═════ RECORDS SUPPLIED ═════

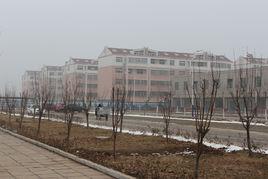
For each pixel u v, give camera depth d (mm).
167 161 11594
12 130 23609
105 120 40219
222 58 93250
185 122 36875
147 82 101125
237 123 35562
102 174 9930
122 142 16703
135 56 101250
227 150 14328
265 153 13453
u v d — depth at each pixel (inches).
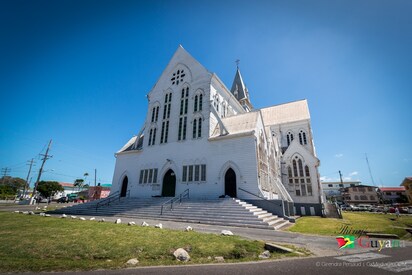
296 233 511.2
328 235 486.6
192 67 1304.1
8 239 332.8
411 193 2915.8
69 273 222.1
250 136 949.2
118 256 273.4
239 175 921.5
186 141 1144.2
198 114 1160.8
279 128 1915.6
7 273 218.1
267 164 1107.9
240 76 2266.2
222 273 227.8
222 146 1013.2
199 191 1000.2
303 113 1958.7
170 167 1138.7
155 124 1325.0
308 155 1432.1
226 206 738.2
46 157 1980.8
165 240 341.7
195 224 641.0
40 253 274.8
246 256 295.0
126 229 425.7
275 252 316.8
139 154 1304.1
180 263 261.7
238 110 1619.1
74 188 4404.5
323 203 1282.0
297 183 1412.4
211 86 1202.6
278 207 792.3
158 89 1424.7
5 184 3435.0
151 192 1157.1
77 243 315.9
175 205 847.7
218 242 338.6
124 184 1310.3
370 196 3193.9
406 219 940.0
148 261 265.3
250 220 621.6
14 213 748.6
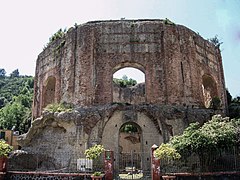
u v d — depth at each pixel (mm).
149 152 26234
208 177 19703
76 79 29906
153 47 30266
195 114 27500
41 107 34562
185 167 22828
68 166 25359
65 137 26797
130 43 30406
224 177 20156
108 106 27250
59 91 31625
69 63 30922
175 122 26781
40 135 28953
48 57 34969
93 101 28703
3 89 92188
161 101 28828
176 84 29344
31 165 26297
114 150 26172
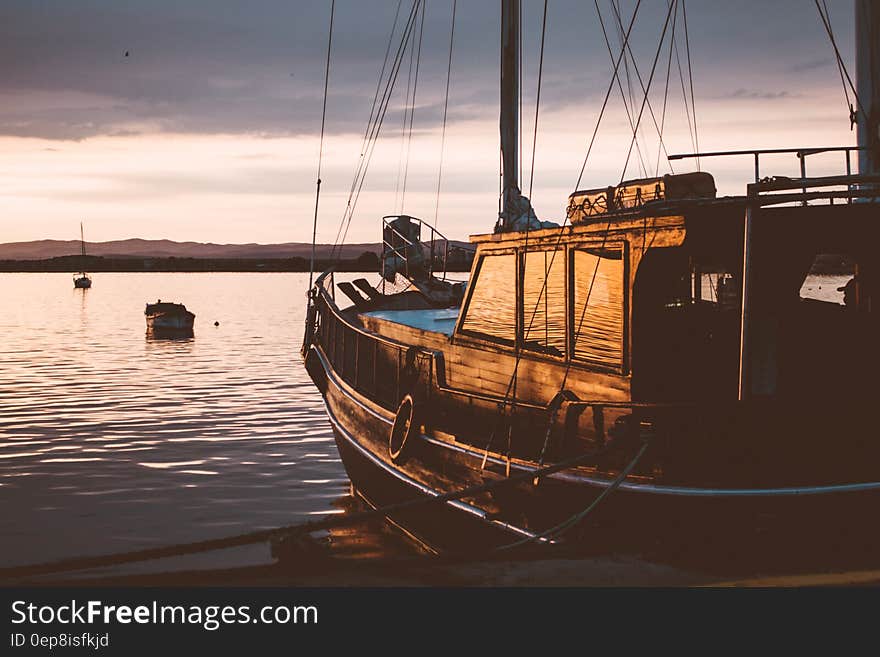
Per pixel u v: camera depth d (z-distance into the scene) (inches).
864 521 337.1
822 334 376.2
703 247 362.9
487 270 479.8
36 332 3348.9
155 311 3159.5
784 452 338.3
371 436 602.5
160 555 330.0
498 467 441.4
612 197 419.5
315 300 796.6
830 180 329.4
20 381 1855.3
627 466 356.5
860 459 337.7
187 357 2383.1
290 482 952.9
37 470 1014.4
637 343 373.4
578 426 395.9
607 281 388.2
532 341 438.9
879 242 360.2
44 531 772.6
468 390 489.7
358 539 633.6
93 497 893.8
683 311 390.9
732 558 331.9
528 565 309.6
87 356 2422.5
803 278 370.6
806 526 336.5
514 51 713.6
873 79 452.1
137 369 2079.2
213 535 750.5
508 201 646.5
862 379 375.6
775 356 371.6
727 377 382.0
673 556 329.7
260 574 301.4
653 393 375.2
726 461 342.0
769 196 335.6
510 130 712.4
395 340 582.9
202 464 1043.3
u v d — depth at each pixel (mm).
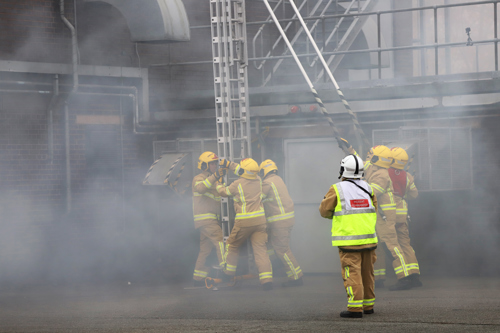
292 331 7918
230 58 14539
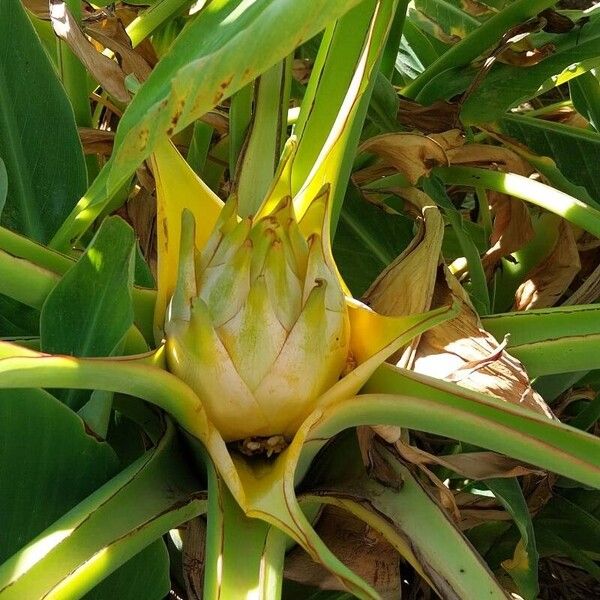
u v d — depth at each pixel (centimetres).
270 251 61
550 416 69
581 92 120
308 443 65
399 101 103
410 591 95
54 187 83
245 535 58
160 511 60
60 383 55
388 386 66
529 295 102
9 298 77
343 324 64
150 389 60
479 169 94
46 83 82
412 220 104
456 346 72
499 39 104
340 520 77
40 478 63
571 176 112
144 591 68
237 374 62
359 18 69
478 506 96
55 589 53
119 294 64
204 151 101
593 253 116
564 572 128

═════

Exactly reproduce the lines above, starting at the one that contains "46 157 1980.8" and ending at the one that contains "593 253 116", both inclusive; leave the pictures out and add no other lines.

> [EXPECTED ANSWER]:
46 157 1980.8
165 240 341.7
195 224 641.0
40 253 274.8
246 256 295.0
126 229 425.7
275 252 316.8
139 154 1304.1
180 263 261.7
238 110 1619.1
74 188 4404.5
323 203 1282.0
297 183 1412.4
211 86 1202.6
278 207 792.3
158 89 1424.7
5 184 3435.0
151 192 1157.1
77 243 315.9
175 205 847.7
218 242 338.6
124 184 1310.3
370 196 3193.9
406 219 940.0
148 261 265.3
250 220 621.6
14 213 748.6
u v d — depth at each pixel (mm).
149 152 26234
208 177 19703
76 79 29906
153 47 30266
195 114 27500
41 107 34562
185 167 22828
68 166 25359
65 137 26797
130 43 30406
224 177 20156
108 106 27250
59 91 31625
69 63 30922
175 122 26781
40 135 28953
48 57 34969
93 101 28703
3 89 92188
161 101 28828
176 84 29344
31 165 26297
114 150 26172
Per pixel u v: camera depth d (z-distance into the scene) (inches).
864 521 337.1
822 334 376.2
703 247 362.9
487 270 479.8
36 332 3348.9
155 311 3159.5
784 452 338.3
371 436 602.5
160 555 330.0
498 467 441.4
612 197 419.5
315 300 796.6
830 180 329.4
20 381 1855.3
627 466 356.5
860 459 337.7
187 357 2383.1
290 482 952.9
37 470 1014.4
637 343 373.4
578 426 395.9
607 281 388.2
532 341 438.9
879 242 360.2
44 531 772.6
468 390 489.7
358 539 633.6
93 497 893.8
683 311 390.9
732 558 331.9
528 565 309.6
87 356 2422.5
803 278 370.6
806 526 336.5
514 51 713.6
873 79 452.1
137 369 2079.2
213 535 750.5
508 201 646.5
862 379 375.6
775 356 371.6
727 377 382.0
673 556 329.7
260 574 301.4
653 393 375.2
726 461 342.0
769 196 335.6
510 130 712.4
395 340 582.9
202 464 1043.3
u v d — depth at each pixel (mm).
292 331 7918
230 58 14539
u v d — depth at each pixel (centimetres).
270 251 61
550 416 69
581 92 120
308 443 65
399 101 103
410 591 95
54 187 83
245 535 58
160 511 60
60 383 55
388 386 66
529 295 102
9 298 77
343 324 64
150 389 60
479 169 94
46 83 82
412 220 104
456 346 72
499 39 104
340 520 77
40 478 63
571 176 112
144 591 68
237 374 62
359 18 69
478 506 96
55 589 53
119 294 64
204 151 101
593 253 116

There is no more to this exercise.